Minderheit mit Überzeugungen

Es gab einmal die Meinung, dass die Mehrheit christliche Überzeugungen hätte. Falls das so war, dann ist es aktuell auf jeden Fall anders. Christliche Überzeugungen sind nicht der Mainstream. Wir können andere nicht dazu zwingen, sich unserer Meinung anzuschliessen. Dies ändert die Art der Kommunikation völlig. Wir können andere nicht dazu auffordern, endlich wieder zu ihren christlichen Wurzeln zurückzukehren. Vielmehr können wir um sie werben und zeigen, dass unsere gegenläufigen Überzeugungen auch für sie relevant sein können. Paulus drückte das folgendermassen aus: «Lasst euch mit Gott versöhnen! Wir bitten euch darum im Auftrag von Christus» (2. Korinther, Kapitel 5, Vers 20). Als Christen tun wir gut daran, dieses biblische Prinzip des Werbens im Blick zu behalten und es nicht mit «geistlicher Kampfführung» zu vermischen, wo man aus einer Position der Stärke heraus Veränderung diktiert.

________________

**Aufgabe 1**
Welche verschiedenen Wortformen im Auszug über christliche Überzeugungen beginnen mit „christ“, ohne Rücksicht auf Groß- und Kleinschreibung? Nenne jede Form nur einmal.
Zwischen dem Text und den Datensätzen besteht kein Zusammenhang.

**Gespeicherte Daten**
________________

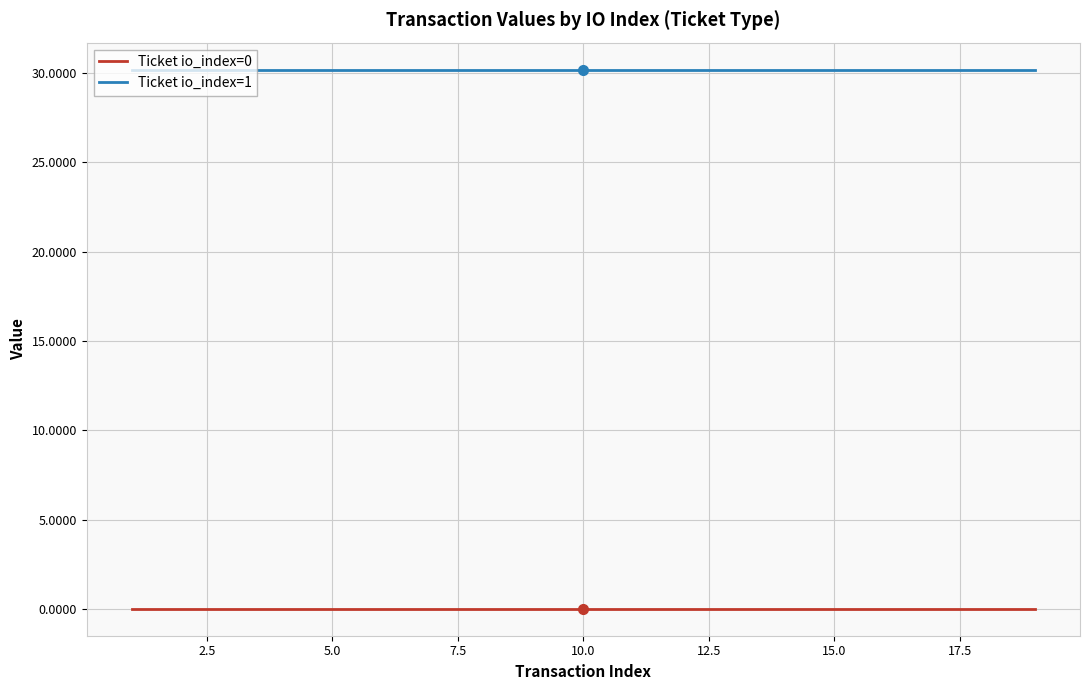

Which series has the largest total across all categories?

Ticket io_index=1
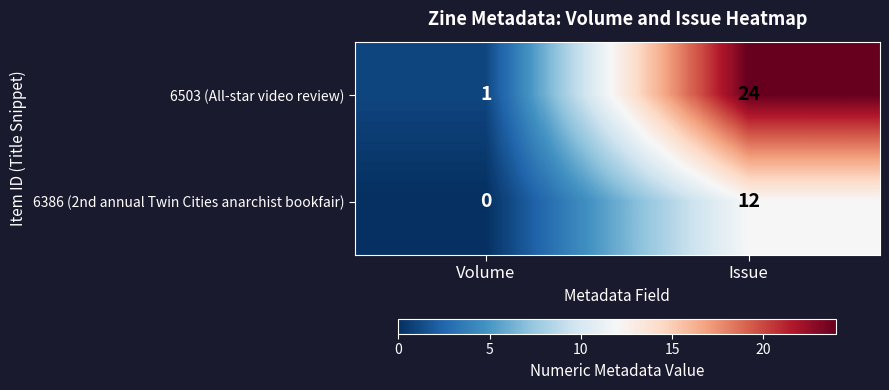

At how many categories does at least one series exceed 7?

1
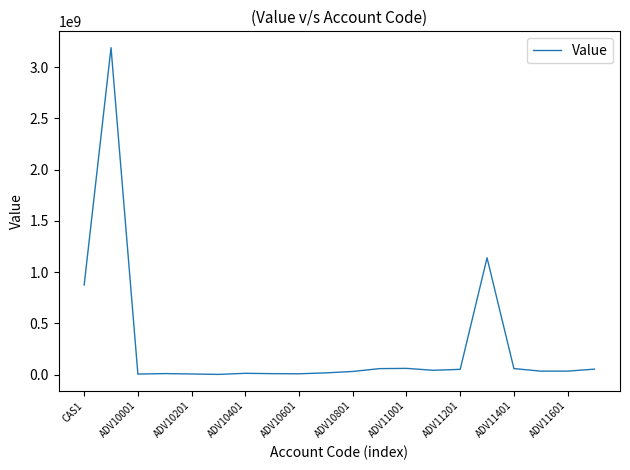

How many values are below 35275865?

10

________________

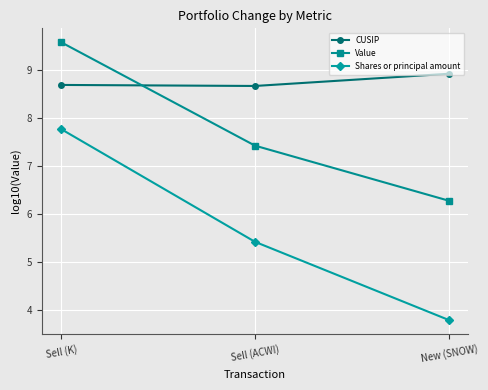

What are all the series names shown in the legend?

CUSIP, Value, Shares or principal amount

________________

**Aufgabe 2**
Schreibe aus den Datensätzen die Zeilen von der Zeile mit „Which series has“ bis einschließlich der Zeile mit „How many values are below 35275865?“ wortgetreu ab und lass die Bilder dabei weg.

**Schriftliche Antwort 1**
christliche, christlichen, Christus, Christen

**Schriftliche Antwort 2**
Which series has the largest total across all categories?

Ticket io_index=1

At how many categories does at least one series exceed 7?

1

How many values are below 35275865?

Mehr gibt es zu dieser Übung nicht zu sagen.